Rewrite the lines starting at "Desafio Jerusalema" and ending at "físicas, intelectuais e/ou sensoriais. Esses", substituting "entidade" for "instituição" and leaving everything else unchanged.

START Data section

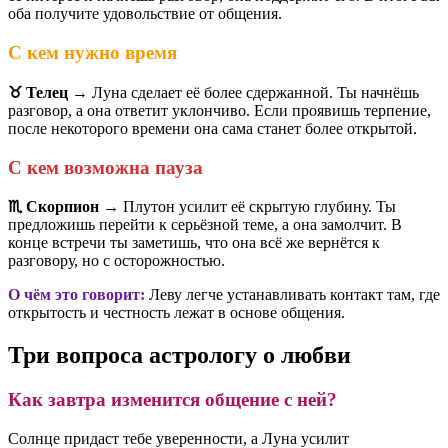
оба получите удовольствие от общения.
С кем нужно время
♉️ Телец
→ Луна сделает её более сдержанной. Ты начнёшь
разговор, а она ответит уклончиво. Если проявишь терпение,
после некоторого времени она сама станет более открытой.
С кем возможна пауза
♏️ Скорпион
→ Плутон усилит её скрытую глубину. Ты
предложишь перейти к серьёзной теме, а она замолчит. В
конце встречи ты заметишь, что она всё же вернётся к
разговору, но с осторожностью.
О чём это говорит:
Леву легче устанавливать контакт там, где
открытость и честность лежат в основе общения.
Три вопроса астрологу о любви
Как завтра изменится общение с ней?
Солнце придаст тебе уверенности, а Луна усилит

END Data section
START Data section

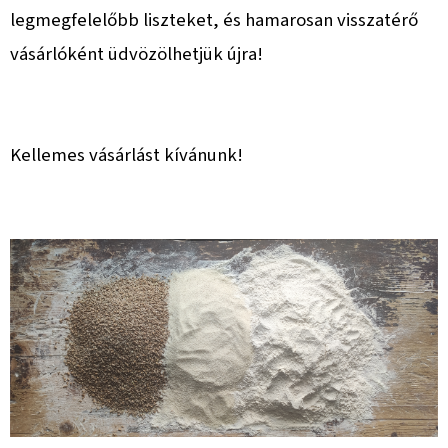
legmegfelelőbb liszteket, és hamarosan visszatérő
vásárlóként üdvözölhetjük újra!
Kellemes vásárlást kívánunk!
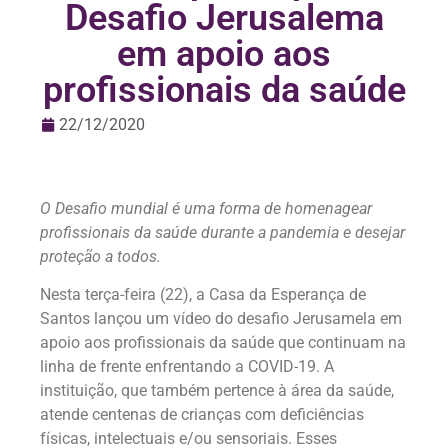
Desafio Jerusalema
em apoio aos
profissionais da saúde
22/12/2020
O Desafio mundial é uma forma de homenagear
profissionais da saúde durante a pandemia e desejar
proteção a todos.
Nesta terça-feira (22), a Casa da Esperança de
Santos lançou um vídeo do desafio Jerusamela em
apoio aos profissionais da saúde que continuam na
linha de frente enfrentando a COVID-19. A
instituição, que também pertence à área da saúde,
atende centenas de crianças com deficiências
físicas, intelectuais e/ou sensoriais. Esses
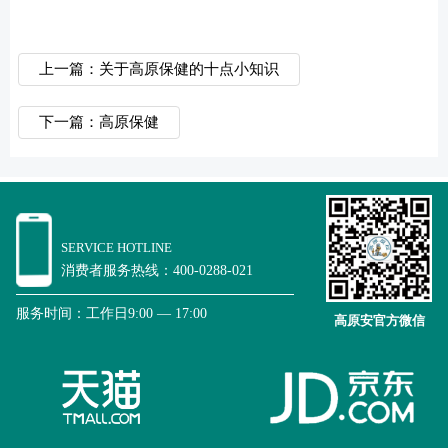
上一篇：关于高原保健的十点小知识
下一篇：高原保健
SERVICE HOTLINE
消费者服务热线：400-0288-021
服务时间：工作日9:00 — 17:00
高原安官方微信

END Data section
START Data section

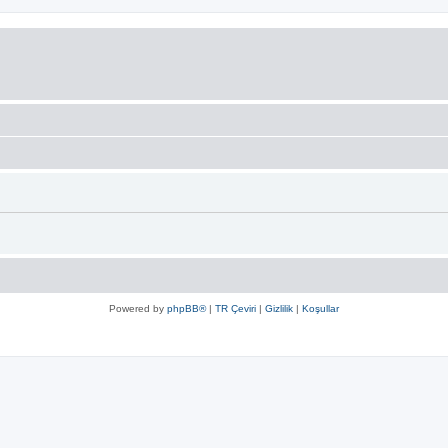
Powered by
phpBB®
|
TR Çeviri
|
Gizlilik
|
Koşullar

END Data section

Exercise output →
Desafio Jerusalema
em apoio aos
profissionais da saúde
22/12/2020
O Desafio mundial é uma forma de homenagear
profissionais da saúde durante a pandemia e desejar
proteção a todos.
Nesta terça-feira (22), a Casa da Esperança de
Santos lançou um vídeo do desafio Jerusamela em
apoio aos profissionais da saúde que continuam na
linha de frente enfrentando a COVID-19. A
entidade, que também pertence à área da saúde,
atende centenas de crianças com deficiências
físicas, intelectuais e/ou sensoriais. Esses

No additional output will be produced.